The 1927 silent French film Napoleon will be re-released in UK cinemas after a massive digital restoration of the epic was completed by the British Film Institute (BFI). The five-and-a-half-hour film, directed by Abel Gance, tells the story of Napoleon's early years and is considered a masterpiece from the silent era.

The restoration is the culmination of a 50-year project involving the BFI National Archive and British film historian Kevin Brownlow, who painstakingly tracked down surviving prints from around the world to reconstruct the film. Napoleon has only been screened four times in the UK since 2000 owing to the logistical difficulty of the film's musical score ­– the longest ever composed for a silent film ­– having to be performed by a live orchestra.

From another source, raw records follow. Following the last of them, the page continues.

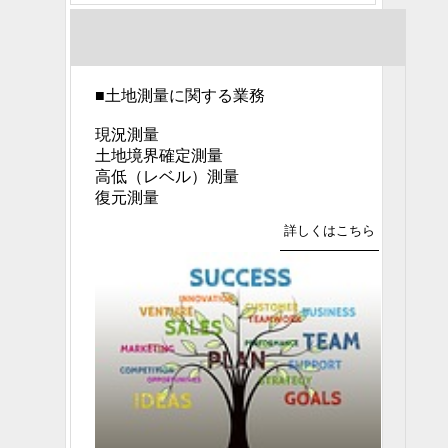
■
土地測量に関する業務
現況測量
土地境界確定測量
高低（レベル）測量
復元測量
詳しくはこちら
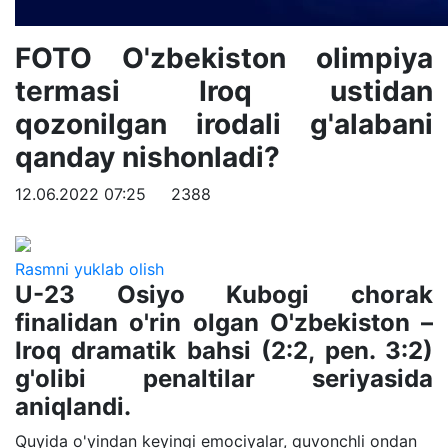
FOTO O'zbekiston olimpiya
termasi Iroq ustidan
qozonilgan irodali g'alabani
qanday nishonladi?
12.06.2022 07:25
2388
Rasmni yuklab olish
U-23 Osiyo Kubogi chorak
finalidan o'rin olgan O'zbekiston –
Iroq dramatik bahsi (2:2, pen. 3:2)
g'olibi penaltilar seriyasida
aniqlandi.
Quyida o'yindan keyingi emociyalar, quvonchli ondan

The Philharmonia Orchestra recorded the entirety of Carl Davis's 1980 score for the digital restoration, allowing a music-synched version to be released in cinemas later this year. "Several generations of staff at the BFI have worked on this project," said Heather Stewart, creative director of BFI.

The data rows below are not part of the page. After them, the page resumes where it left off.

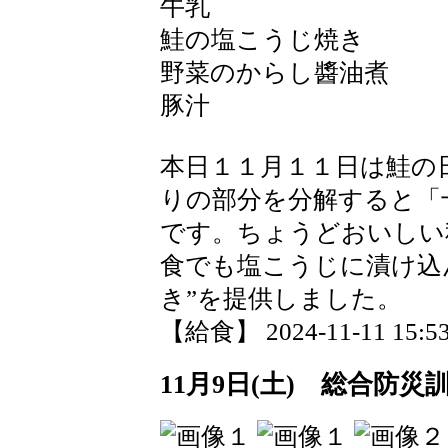
牛乳
鮭の塩こうじ焼き
野菜のからし醬油煮
豚汁
本日１１月１１日は鮭の
りの部分を分解すると「
です。ちょうどおいしい
食でも塩こうじに漬け込
き”を提供しました。
【給食】 2024-11-11 15:53
11月9日(土) 総合防災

"Napoleon is a landmark in the history of cinema and we are grateful to all of the great talents who have helped us along the way but especially, of course, Kevin Brownlow for his indefatigable championing of the film and Carl Davis for his amazing score," Stewart added.

Silent masterpiece

Napoleon is considered a masterpiece for its use of fluid camera motion shots, fast-cutting and split-screen images – techniques that were revolutionary for the time.

Albert Dieudonne
Albert Dieudonne as Napoleon in Abel Gance\'s 1927 masterpiece Wikimedia Commons

It covers Napoleon's rise as a young army lieutenant during the French Revolution to his invasion of Italy in 1796.

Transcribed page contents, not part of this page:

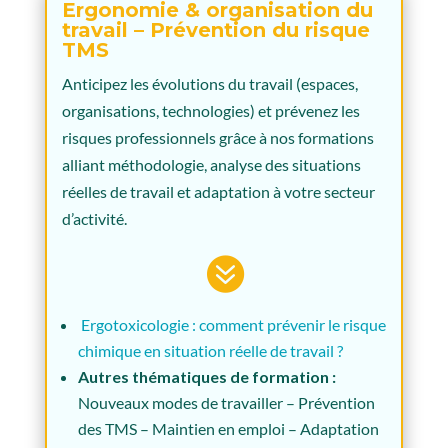
Ergonomie & organisation du
travail – Prévention du risque
TMS
Anticipez les évolutions du travail (espaces,
organisations, technologies) et prévenez les
risques professionnels grâce à nos formations
alliant méthodologie, analyse des situations
réelles de travail et adaptation à votre secteur
d’activité.

Ergotoxicologie : comment prévenir le risque
chimique en situation réelle de travail ?
Autres thématiques de formation :
Nouveaux modes de travailler – Prévention
des TMS – Maintien en emploi – Adaptation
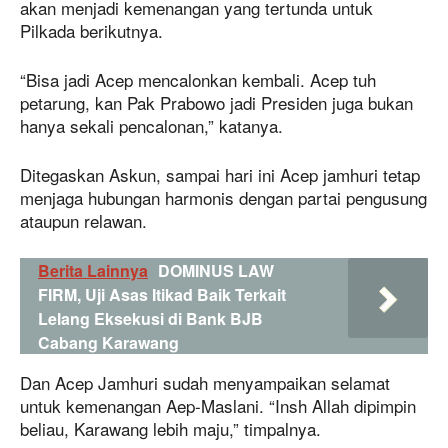
akan menjadi kemenangan yang tertunda untuk
Pilkada berikutnya.
“Bisa jadi Acep mencalonkan kembali. Acep tuh
petarung, kan Pak Prabowo jadi Presiden juga bukan
hanya sekali pencalonan,” katanya.
Ditegaskan Askun, sampai hari ini Acep jamhuri tetap
menjaga hubungan harmonis dengan partai pengusung
ataupun relawan.
Berita Lainnya
DOMINUS LAW
FIRM, Uji Asas Itikad Baik Terkait
Lelang Eksekusi di Bank BJB
Cabang Karawang
Dan Acep Jamhuri sudah menyampaikan selamat
untuk kemenangan Aep-Maslani. “Insh Allah dipimpin
beliau, Karawang lebih maju,” timpalnya.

Gance planned for the film to be first of six spanning Napoleon's career, from his brilliant military victories at Marengo and Austerlitz to his final defeat and exile to Saint Helena, but was put off by the exorbitant costs of making the first film.

A partially restored version of Napoleon, which can take up to eight hours to watch when accompanied by a live orchestra, was first presented at the BFI London Film Festival in 1980.

The fully restored version will premiere with a live performance by the Philharmonia Orchestra at London's Royal Festival Hall in early November, before a wider theatrical release in the UK.

The film will also be released on Blu-ray and DVD.